前作におけるビンボンは、今の自分を形成する過去の思い出が、
巡り巡って自分自身を助けてくれたという描写なんだと思います。


今作ではシンパイは、一見ライリーを苦しめてしまっているように見えてしまいますが、

私たちの生活に置き換えた時に、適応障害で心臓が苦しくなるほどに思い悩んでいる時というのは、『もう十分適応しようと頑張った、たくさん自分を守ろうとした、もうこれ以上は壊れちゃう』と、アラートを上げている状態だと思います。

自分に厳しいライリーが、自分に厳しくなりすぎた時に、ライリーの心を守るためにアラートを上げて知らせる…
シンパイはそんな役割も担っているような気がしました。


シンパイは少し損な役回りかもしれないですが、
ライリーにとって大切な感情の一部なんだと思いました。


私も心配ばかりが先行して、先々を見据えて今を我慢してばかりの子供時代を過ごしてしまっていました。
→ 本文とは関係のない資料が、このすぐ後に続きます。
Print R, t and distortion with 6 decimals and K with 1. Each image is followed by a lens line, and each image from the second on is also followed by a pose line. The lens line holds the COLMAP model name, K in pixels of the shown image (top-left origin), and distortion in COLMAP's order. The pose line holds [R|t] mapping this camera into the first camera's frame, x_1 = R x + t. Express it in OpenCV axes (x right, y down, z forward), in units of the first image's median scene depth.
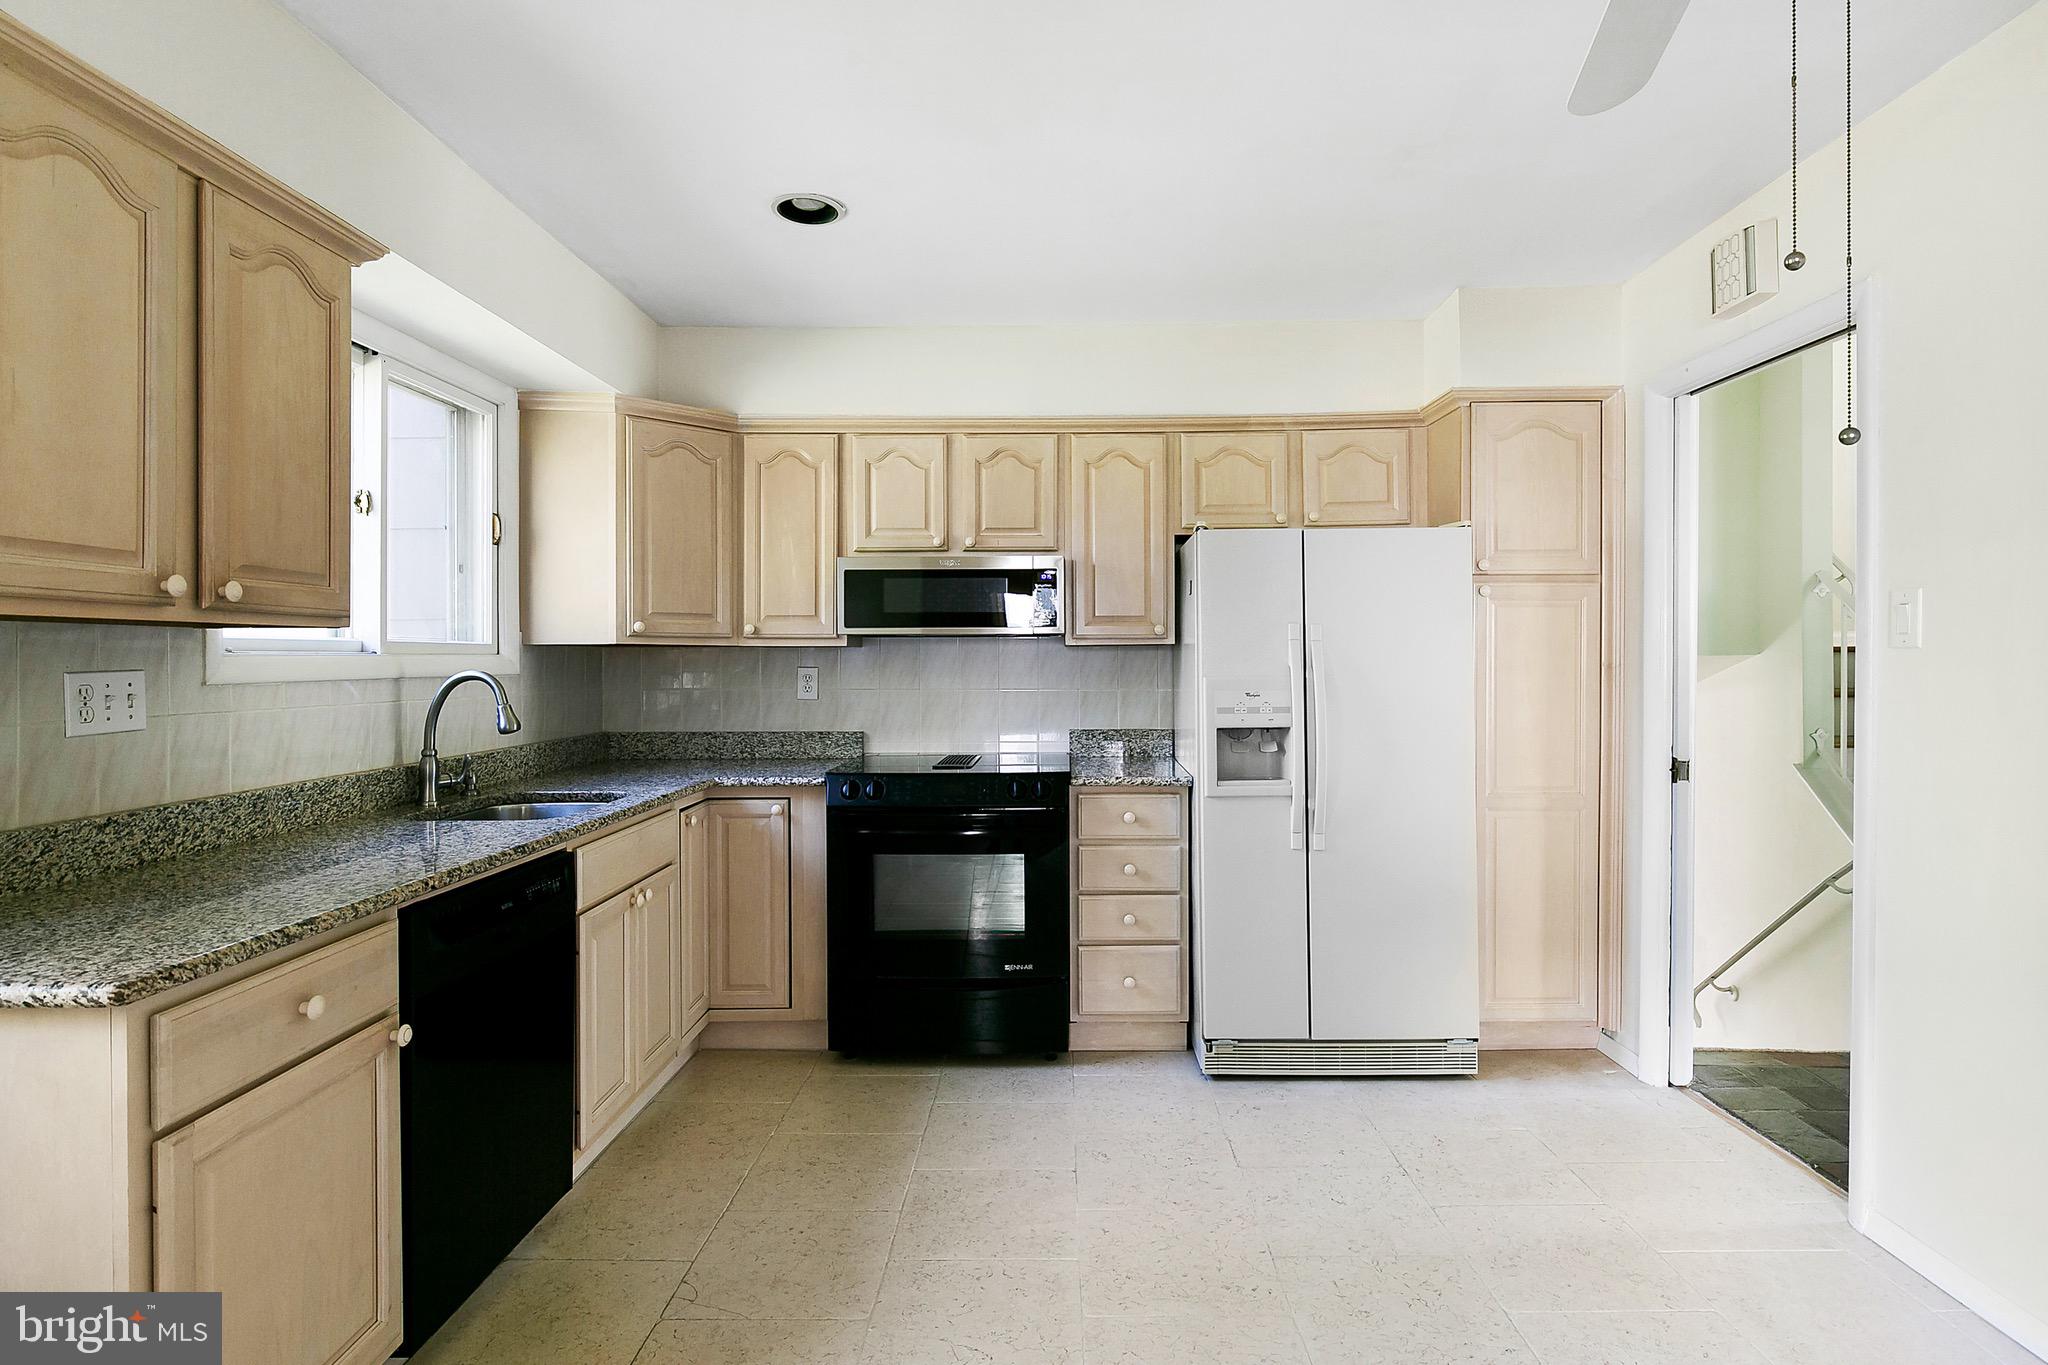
lens RADIAL K [[1080.8, 0, 1052.2], [0, 1080.8, 653.5], [0, 0, 1]] dist [0.001115, -0.000303]
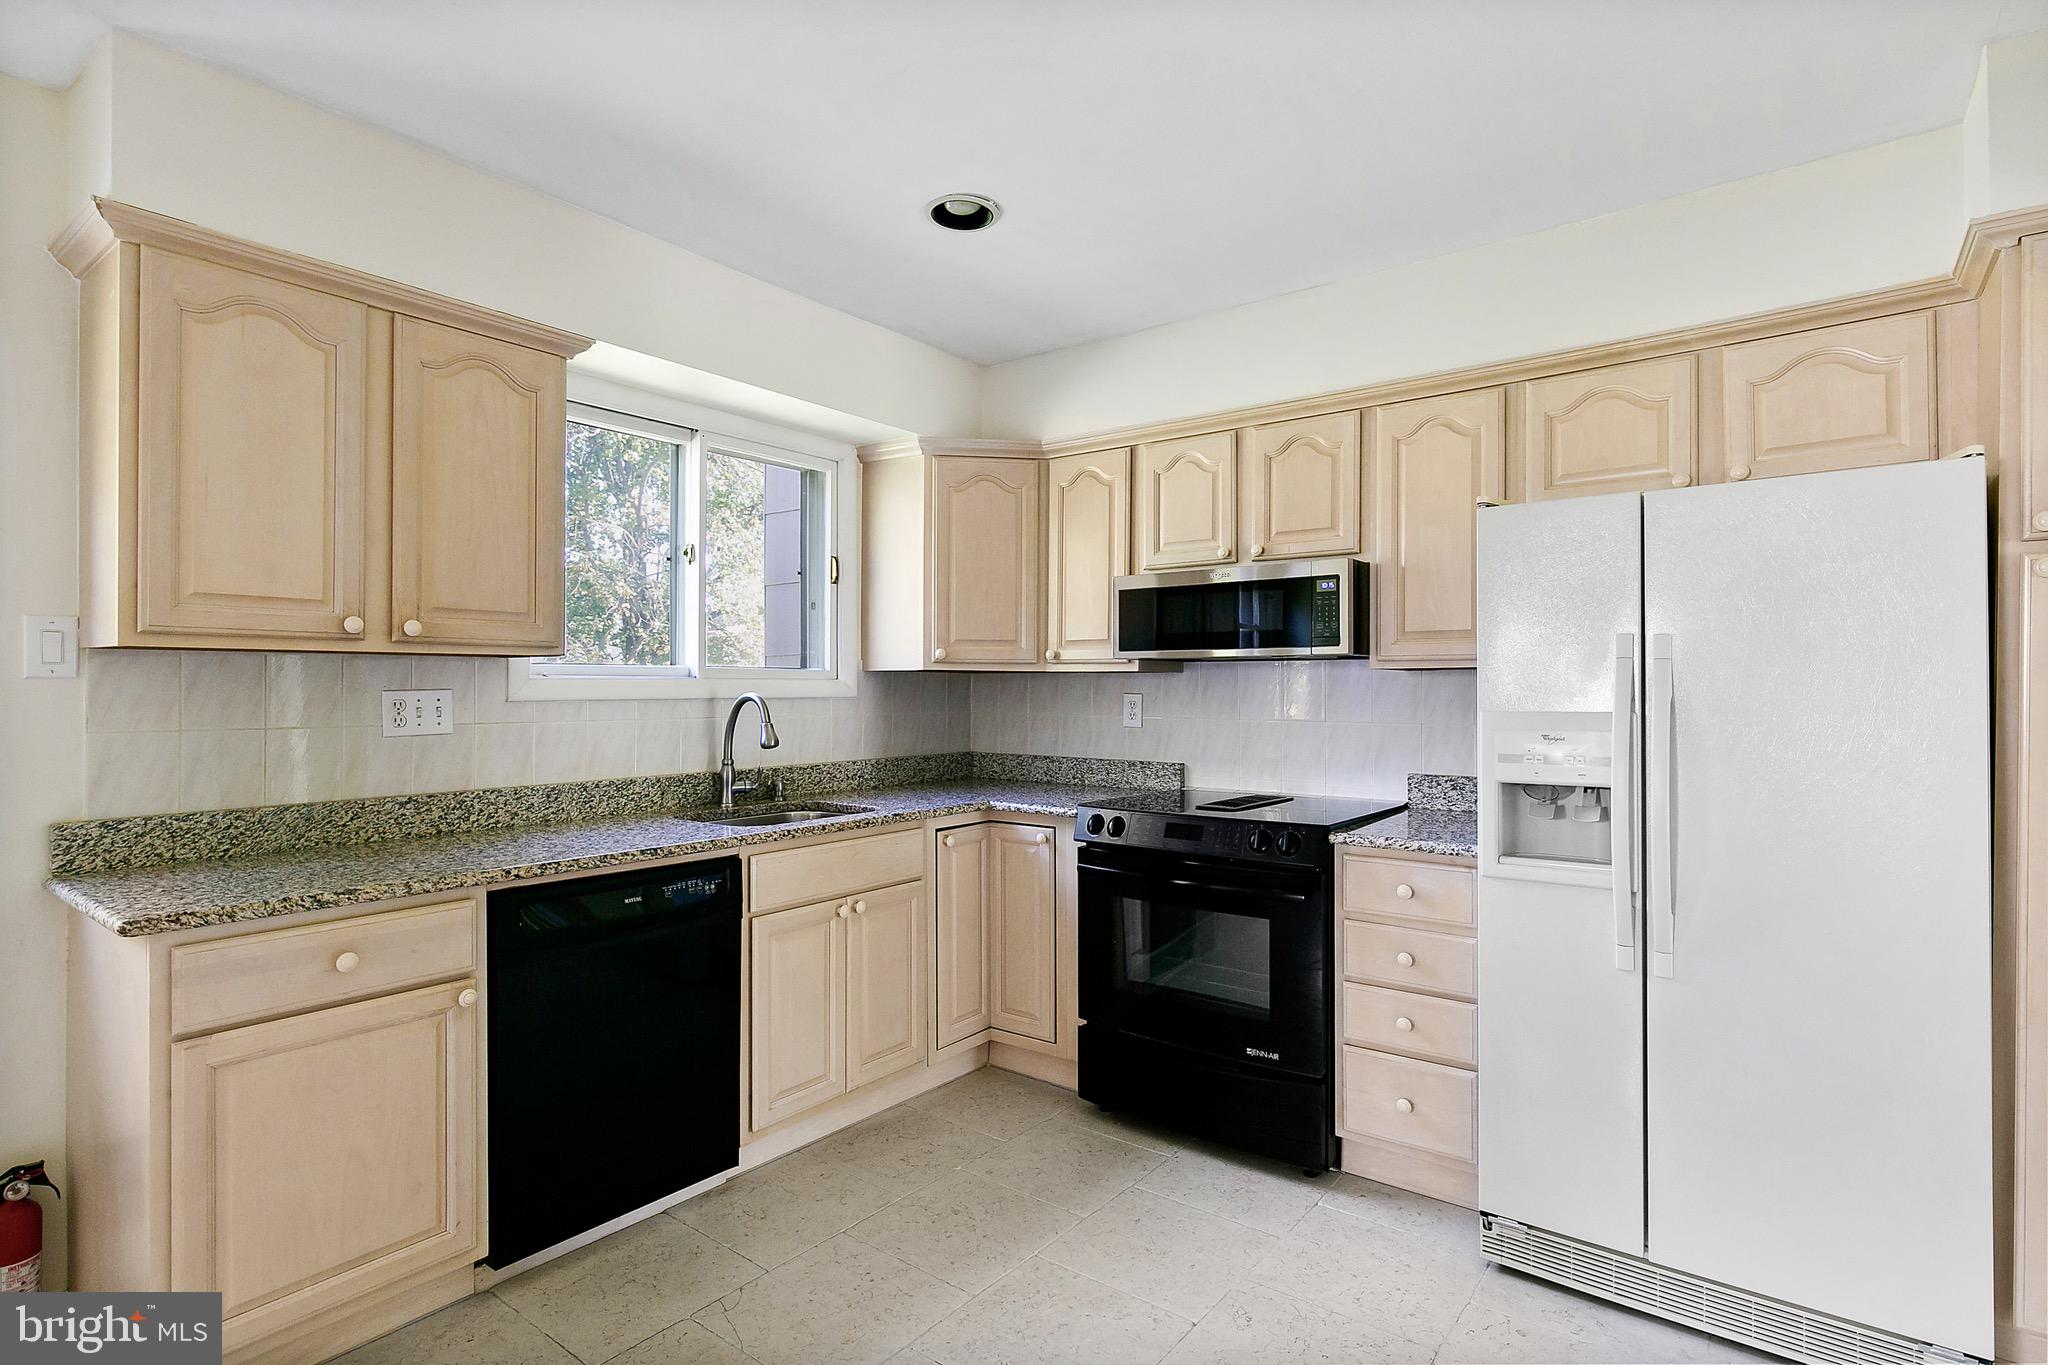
lens RADIAL K [[1029.4, 0, 1024.0], [0, 1029.4, 682.5], [0, 0, 1]] dist [0.000534, 0.000180]
pose [[0.793306, 0.002494, -0.608818, 0.302956], [-0.002140, 0.999997, 0.001308, 0.002168], [0.608819, 0.000266, 0.793309, 0.251891]]
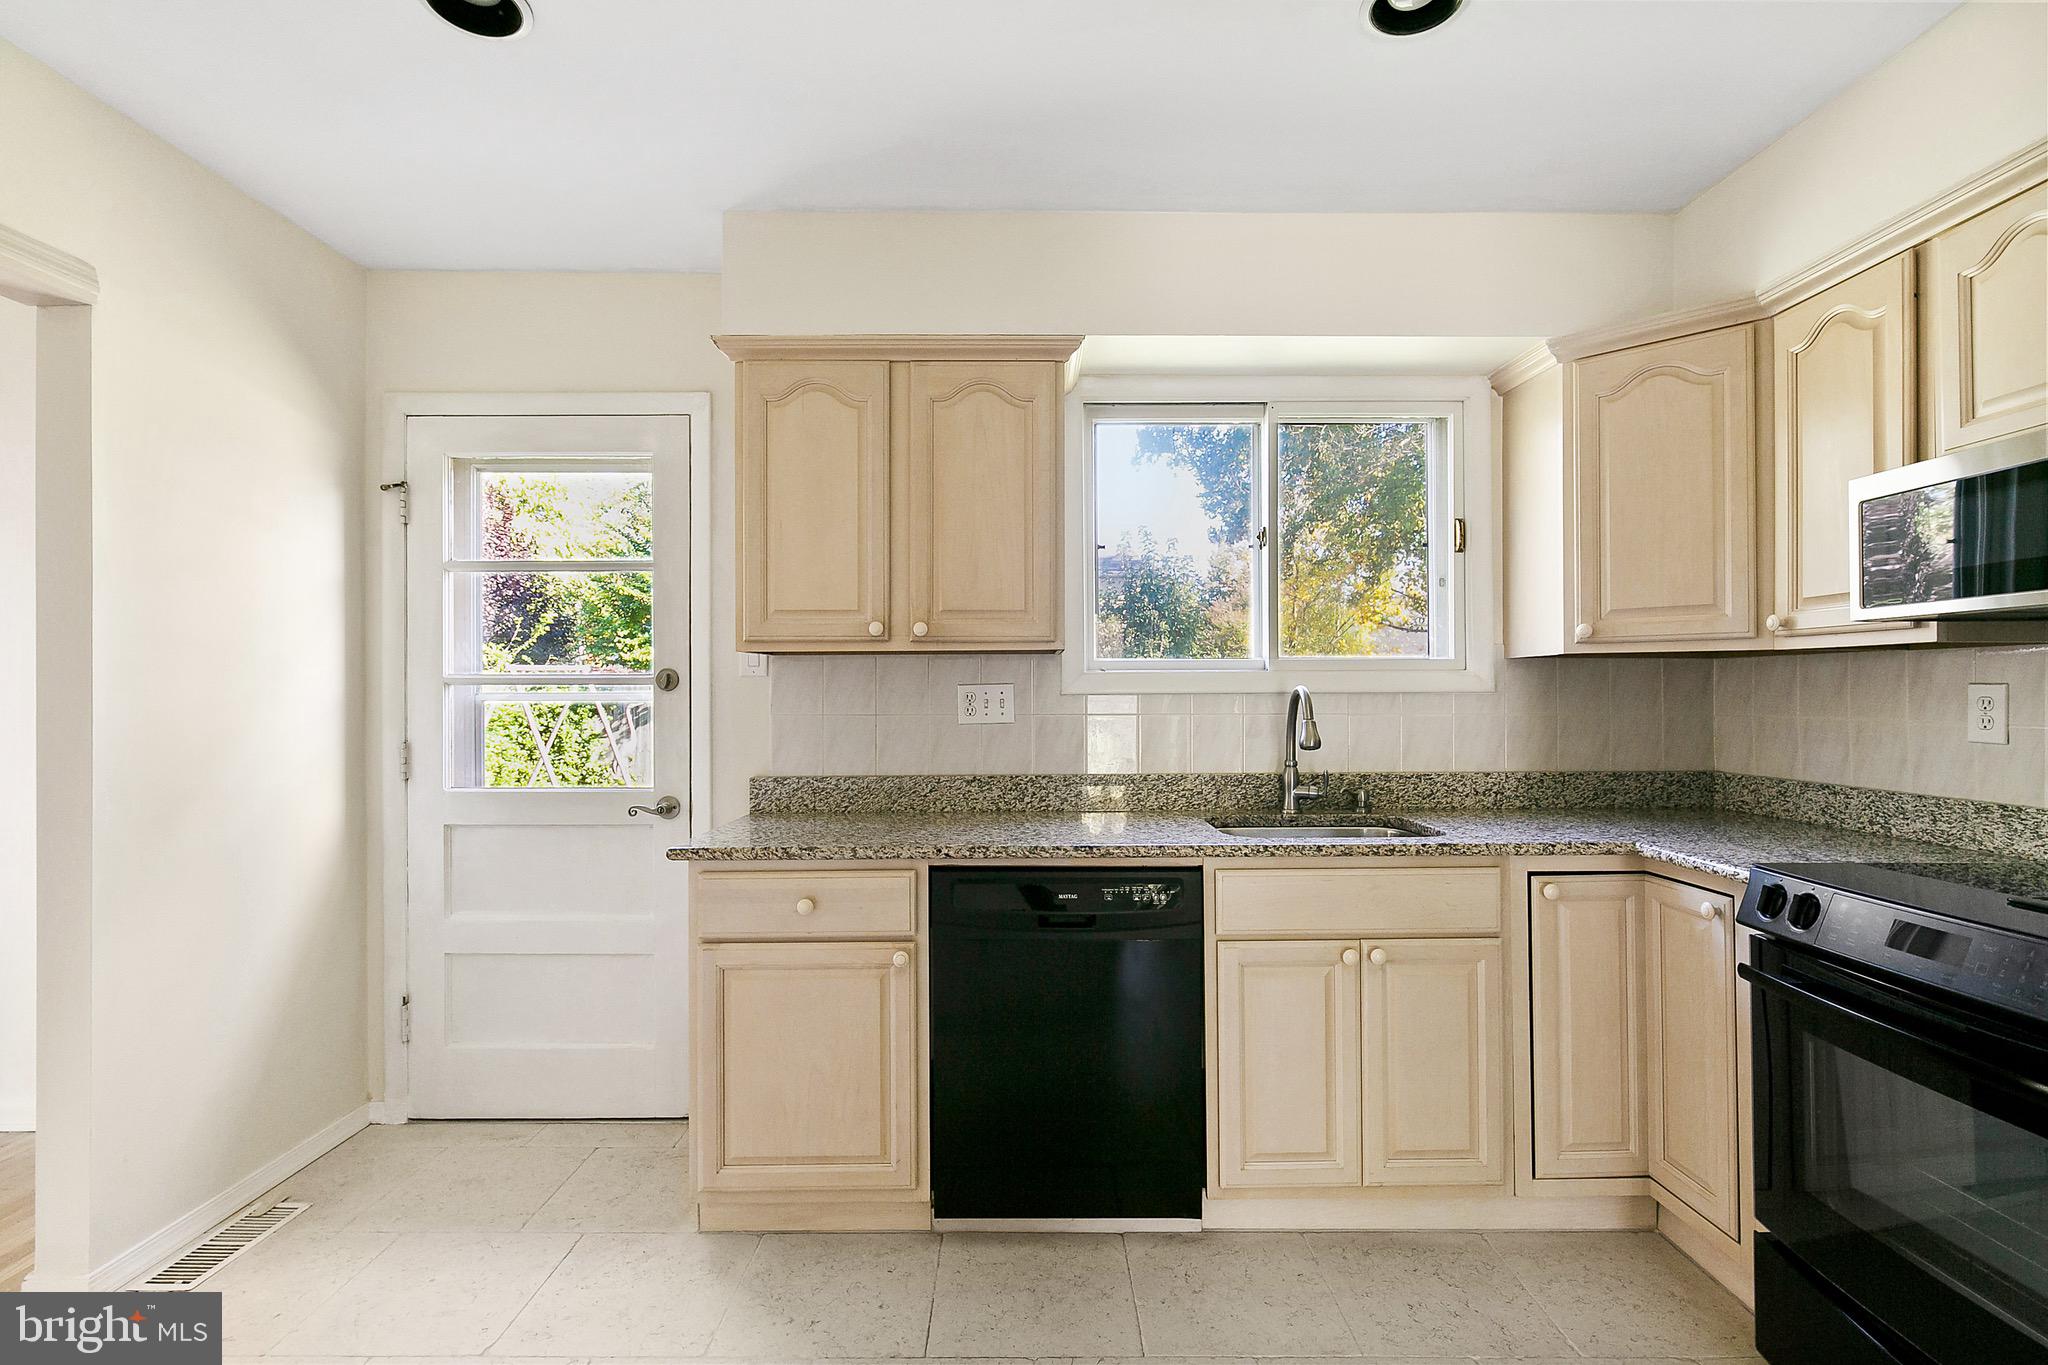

今になってようやく、先々のために我慢をして計画を立て続けて、
自分が幸せになる瞬間はいつ来るのだろうと気付いたので、(遅い笑)
「今」幸せになる行動を優先しようと意識的に変えていくことが少しだけできるようになりましたが、

それでもやっぱり、今も、仕上司のパワハラに遭ったとき、今後のふるまいを二手三手先まで考え続けてしまったり、仕事関係がやはり多いですが、あれこれ悩むことが本当に多いです。

私の中のシンパイも、先陣切って絶賛活躍中です。

だけど、そんな自分が好きになれる、不思議な映画です。


ライリーの感情の核はヨロコビ

『インサイド・ヘッド』シリーズでは、
ライリーだけでなく他のキャラクターの頭の中を覗くこともでき、
人間によって、脳の中心を担っている感情が違うことがわかります。


ライリーの中で中心にいるのはヨロコビで、
そのヨロコビが本作の中で「人は成長と共にヨロコビを感じる瞬間が少なくなっていく」ということを自覚します。


私たちの人生に置き換えた時、子供から大人へ移ろう中で、たくさんの複雑な感情が生まれ、また、楽しいことばかりでなく、理不尽な思いを経験することも増えていきます。


そうして、自分が最近いつ大声で笑ったか、幸せな気持ちになったか、思い出せなくなることもあります。

それでもライリーは自分の中心にヨロコビを置いて、13歳にまで育っているところに、
彼女の強さや、彼女が何を大切に生きていきたいかが垣間見える気がして、
前作よりもさらにヨロコビのことも好きになれました。

わたしももう大人になってしまいましたが、
ヨロコビを感じられる瞬間をこれからも少しでも多く作って、
わたしの中のヨロコビの出番を増やしていけたらいいなと思いました。